── Data provided

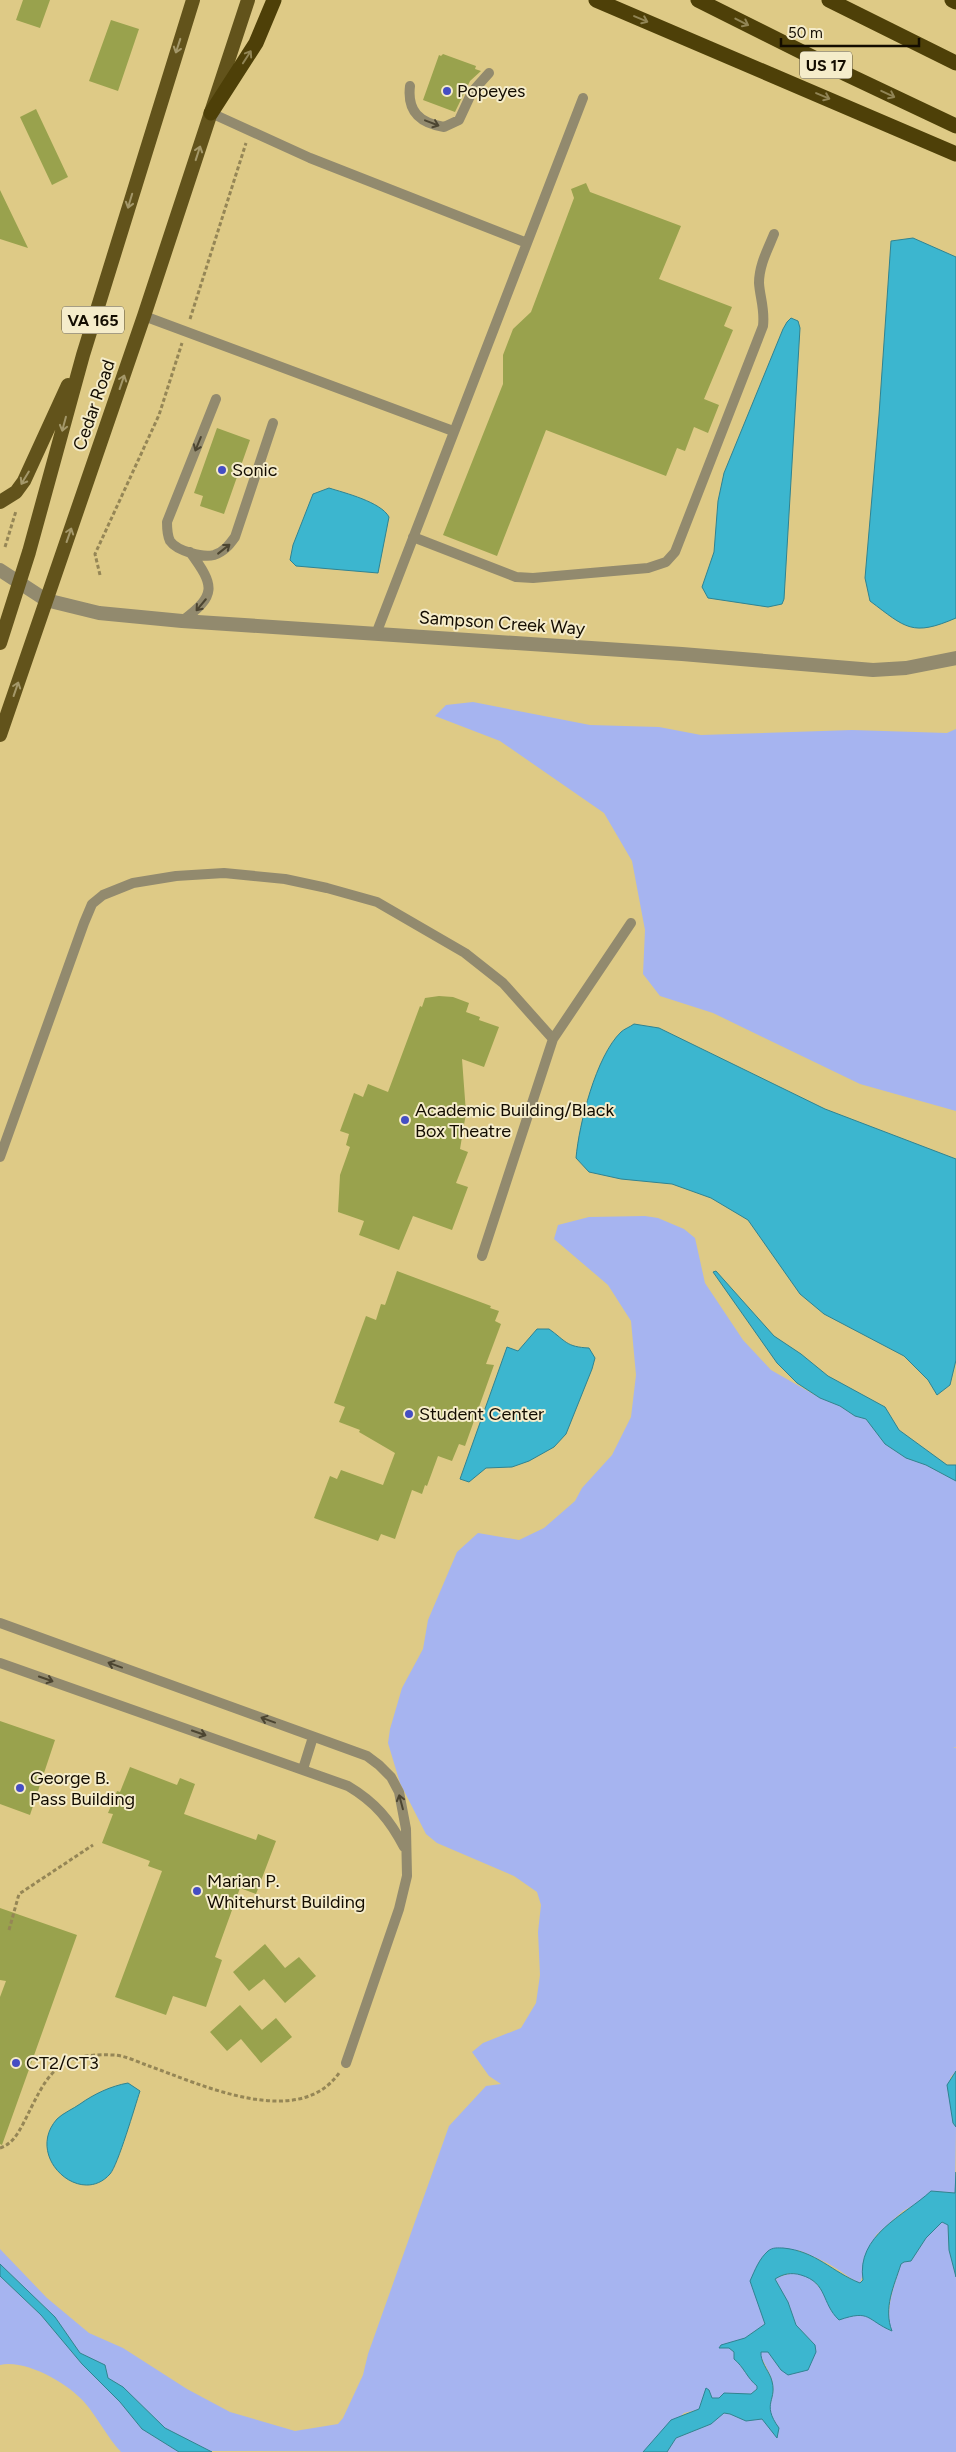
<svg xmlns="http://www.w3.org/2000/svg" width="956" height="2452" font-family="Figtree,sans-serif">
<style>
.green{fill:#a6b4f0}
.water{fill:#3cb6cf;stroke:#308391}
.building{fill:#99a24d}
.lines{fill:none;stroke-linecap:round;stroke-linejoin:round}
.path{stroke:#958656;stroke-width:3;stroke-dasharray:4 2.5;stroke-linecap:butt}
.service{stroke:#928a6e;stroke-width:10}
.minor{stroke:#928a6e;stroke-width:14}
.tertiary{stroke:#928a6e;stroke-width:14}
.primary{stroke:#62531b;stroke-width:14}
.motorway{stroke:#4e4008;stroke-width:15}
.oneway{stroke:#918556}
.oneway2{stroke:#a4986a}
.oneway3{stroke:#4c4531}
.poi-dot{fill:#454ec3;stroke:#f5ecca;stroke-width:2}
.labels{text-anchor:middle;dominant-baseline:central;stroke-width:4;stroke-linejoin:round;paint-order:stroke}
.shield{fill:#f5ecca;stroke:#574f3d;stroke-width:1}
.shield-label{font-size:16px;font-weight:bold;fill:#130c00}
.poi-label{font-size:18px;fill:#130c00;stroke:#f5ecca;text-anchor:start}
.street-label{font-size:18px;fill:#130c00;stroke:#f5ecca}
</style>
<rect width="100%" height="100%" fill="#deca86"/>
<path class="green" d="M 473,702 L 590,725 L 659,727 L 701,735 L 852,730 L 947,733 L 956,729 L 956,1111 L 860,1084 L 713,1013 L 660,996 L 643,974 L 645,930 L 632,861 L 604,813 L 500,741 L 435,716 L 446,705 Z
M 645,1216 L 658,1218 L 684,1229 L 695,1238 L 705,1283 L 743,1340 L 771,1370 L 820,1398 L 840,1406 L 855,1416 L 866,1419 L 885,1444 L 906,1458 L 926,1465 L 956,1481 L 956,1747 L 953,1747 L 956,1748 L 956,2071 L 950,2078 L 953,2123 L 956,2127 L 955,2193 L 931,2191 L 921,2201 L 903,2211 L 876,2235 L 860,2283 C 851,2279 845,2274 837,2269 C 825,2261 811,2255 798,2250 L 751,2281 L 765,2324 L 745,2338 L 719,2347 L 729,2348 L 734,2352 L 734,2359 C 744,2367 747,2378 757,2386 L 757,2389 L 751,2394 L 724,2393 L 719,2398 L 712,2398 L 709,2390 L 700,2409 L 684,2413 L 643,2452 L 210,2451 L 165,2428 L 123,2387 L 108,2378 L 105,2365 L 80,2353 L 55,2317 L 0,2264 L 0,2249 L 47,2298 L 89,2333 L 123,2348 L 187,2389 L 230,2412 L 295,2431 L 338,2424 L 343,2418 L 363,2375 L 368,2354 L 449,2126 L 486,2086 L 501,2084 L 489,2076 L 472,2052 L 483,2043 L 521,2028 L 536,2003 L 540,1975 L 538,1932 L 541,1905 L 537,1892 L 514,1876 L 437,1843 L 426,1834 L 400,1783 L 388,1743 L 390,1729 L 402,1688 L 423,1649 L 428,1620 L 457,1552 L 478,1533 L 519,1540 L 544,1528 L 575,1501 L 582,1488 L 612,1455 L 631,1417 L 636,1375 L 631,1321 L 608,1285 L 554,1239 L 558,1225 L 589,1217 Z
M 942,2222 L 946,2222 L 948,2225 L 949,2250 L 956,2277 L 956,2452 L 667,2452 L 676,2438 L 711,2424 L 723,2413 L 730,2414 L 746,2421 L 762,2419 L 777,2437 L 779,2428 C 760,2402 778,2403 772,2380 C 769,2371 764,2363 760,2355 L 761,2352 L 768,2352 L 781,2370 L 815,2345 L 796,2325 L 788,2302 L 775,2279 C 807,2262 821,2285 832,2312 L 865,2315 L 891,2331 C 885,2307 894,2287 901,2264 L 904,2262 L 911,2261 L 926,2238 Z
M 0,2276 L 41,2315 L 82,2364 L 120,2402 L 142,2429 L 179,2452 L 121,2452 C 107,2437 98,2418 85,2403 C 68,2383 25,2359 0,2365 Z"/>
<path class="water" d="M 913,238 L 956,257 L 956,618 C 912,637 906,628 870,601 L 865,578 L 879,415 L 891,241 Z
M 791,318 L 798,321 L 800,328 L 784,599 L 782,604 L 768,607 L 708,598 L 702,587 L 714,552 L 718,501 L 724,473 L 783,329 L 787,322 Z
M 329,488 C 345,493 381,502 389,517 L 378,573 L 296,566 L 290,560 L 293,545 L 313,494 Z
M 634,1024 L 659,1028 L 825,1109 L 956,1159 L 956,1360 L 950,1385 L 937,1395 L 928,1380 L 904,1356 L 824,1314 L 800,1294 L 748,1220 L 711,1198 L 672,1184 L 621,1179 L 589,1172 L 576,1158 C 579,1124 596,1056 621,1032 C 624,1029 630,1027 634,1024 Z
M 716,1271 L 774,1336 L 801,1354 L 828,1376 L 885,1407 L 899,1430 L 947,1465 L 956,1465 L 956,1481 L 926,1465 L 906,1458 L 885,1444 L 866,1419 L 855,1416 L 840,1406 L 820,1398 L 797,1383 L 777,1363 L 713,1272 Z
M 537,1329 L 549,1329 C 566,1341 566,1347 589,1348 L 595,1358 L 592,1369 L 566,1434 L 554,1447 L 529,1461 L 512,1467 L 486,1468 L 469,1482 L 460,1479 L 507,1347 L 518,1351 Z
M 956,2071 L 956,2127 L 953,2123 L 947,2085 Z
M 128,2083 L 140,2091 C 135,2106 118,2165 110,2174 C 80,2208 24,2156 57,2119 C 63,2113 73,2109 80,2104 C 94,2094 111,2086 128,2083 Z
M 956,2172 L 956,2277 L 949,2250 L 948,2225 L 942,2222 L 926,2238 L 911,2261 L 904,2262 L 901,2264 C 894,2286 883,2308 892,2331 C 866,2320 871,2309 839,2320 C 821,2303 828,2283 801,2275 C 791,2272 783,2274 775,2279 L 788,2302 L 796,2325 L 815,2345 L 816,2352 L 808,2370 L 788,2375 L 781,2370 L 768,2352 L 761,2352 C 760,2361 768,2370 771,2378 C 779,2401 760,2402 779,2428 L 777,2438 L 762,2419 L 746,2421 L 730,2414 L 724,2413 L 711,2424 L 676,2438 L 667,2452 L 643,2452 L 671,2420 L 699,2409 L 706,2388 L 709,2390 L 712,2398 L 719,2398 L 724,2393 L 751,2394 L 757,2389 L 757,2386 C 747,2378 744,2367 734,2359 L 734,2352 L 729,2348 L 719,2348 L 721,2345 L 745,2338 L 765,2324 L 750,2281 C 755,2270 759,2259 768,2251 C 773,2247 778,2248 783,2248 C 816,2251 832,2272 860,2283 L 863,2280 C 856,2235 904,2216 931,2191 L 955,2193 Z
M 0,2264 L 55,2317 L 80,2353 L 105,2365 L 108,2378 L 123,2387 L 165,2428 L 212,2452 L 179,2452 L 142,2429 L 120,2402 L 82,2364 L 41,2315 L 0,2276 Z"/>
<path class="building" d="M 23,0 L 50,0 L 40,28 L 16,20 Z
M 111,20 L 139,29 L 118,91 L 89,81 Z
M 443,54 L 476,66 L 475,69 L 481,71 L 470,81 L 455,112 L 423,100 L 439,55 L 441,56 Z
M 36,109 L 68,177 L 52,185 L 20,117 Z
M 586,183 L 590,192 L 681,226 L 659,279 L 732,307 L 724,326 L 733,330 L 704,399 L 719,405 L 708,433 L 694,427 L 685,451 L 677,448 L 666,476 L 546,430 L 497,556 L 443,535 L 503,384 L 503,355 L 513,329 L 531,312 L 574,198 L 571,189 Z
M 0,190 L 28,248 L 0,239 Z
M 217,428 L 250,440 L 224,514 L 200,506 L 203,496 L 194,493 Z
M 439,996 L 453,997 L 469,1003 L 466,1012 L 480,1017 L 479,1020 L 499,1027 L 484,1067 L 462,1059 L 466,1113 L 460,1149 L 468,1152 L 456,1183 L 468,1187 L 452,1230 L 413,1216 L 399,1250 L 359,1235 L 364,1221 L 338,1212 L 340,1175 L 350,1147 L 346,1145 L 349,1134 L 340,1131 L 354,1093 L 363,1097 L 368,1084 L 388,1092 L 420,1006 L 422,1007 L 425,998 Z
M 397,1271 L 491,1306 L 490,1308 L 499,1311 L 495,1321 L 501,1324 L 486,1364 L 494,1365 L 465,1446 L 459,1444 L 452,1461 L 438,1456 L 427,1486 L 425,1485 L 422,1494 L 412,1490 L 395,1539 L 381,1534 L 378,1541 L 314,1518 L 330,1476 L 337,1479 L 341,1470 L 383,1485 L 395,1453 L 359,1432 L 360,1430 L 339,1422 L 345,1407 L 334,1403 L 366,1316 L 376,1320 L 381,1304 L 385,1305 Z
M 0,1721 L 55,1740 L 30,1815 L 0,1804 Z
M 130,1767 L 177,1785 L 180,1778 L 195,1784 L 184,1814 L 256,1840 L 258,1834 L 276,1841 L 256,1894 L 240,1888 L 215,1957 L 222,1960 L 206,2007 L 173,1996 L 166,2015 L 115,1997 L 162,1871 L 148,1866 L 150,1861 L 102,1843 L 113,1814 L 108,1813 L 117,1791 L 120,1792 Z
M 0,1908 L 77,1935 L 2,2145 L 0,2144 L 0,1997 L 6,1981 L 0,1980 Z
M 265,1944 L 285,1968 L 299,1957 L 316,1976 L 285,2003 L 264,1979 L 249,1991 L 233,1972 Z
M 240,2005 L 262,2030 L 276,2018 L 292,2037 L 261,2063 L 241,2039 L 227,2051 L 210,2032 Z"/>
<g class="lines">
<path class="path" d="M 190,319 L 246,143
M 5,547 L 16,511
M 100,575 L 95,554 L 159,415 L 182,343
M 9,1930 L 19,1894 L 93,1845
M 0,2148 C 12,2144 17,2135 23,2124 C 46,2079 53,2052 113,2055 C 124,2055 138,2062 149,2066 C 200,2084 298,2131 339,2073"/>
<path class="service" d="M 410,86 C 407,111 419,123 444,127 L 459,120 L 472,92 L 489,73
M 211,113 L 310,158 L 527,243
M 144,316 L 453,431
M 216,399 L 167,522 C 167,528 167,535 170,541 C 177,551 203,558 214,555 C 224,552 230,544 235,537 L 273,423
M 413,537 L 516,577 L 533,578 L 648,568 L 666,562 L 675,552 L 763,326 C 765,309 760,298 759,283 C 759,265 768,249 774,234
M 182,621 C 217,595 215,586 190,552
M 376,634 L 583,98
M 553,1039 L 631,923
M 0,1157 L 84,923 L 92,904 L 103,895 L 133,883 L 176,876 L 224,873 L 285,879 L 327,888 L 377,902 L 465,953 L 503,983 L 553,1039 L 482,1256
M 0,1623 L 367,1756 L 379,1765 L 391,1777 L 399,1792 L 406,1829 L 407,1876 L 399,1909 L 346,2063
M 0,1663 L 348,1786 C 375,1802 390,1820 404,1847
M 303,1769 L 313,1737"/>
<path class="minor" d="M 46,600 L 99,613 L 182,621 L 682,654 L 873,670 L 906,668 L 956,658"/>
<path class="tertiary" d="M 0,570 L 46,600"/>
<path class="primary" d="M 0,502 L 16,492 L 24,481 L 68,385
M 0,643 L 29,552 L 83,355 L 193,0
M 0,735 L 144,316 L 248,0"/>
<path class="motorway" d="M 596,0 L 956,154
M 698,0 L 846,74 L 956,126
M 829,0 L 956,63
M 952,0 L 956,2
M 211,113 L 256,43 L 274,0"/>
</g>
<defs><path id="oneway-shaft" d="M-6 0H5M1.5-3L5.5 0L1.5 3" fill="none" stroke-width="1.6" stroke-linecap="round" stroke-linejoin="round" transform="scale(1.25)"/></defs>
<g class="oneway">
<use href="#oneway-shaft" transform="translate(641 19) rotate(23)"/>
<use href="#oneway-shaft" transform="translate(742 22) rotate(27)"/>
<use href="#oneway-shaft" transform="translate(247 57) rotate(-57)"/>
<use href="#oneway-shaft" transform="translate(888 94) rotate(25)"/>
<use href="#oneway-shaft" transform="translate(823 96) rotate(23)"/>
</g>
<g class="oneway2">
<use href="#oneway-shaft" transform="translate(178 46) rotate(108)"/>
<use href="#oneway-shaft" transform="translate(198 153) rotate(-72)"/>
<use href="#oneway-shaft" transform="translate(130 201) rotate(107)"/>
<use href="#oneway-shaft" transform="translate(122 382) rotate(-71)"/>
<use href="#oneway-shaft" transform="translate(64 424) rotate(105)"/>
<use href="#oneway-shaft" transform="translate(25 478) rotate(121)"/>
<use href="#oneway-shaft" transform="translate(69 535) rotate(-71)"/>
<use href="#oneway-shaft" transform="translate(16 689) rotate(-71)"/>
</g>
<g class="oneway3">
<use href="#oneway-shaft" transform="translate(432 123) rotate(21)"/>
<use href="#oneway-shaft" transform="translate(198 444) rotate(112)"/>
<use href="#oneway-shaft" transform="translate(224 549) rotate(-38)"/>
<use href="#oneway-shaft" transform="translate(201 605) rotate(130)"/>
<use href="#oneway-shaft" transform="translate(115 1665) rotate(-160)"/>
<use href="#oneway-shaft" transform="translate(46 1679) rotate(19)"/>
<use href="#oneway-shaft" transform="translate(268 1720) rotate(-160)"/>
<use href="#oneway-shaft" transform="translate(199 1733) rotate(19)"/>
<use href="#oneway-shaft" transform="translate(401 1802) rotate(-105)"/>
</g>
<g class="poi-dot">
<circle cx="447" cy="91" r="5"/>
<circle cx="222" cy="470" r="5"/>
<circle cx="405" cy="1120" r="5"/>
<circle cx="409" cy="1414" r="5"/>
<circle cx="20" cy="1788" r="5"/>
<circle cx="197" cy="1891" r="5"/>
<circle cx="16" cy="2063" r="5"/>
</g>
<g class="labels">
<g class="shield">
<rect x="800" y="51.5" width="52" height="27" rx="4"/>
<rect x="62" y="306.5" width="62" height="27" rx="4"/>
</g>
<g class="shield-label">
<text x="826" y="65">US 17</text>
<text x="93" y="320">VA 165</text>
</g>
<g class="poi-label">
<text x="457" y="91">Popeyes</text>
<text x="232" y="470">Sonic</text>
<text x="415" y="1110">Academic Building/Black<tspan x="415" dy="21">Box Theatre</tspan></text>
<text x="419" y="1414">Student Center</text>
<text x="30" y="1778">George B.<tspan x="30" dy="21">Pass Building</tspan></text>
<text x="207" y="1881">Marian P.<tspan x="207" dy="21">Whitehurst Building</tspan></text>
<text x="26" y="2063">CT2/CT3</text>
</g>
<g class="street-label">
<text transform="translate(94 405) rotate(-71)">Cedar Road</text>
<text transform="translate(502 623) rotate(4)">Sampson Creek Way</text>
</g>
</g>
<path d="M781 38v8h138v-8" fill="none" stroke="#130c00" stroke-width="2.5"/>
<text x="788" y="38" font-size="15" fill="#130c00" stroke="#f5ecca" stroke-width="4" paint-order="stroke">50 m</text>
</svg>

────

▶ **Problem to solve**: Filter the records above and return every line that holds the word "labels".

▶ **Exercise answer**:
.labels{text-anchor:middle;dominant-baseline:central;stroke-width:4;stroke-linejoin:round;paint-order:stroke}
<g class="labels">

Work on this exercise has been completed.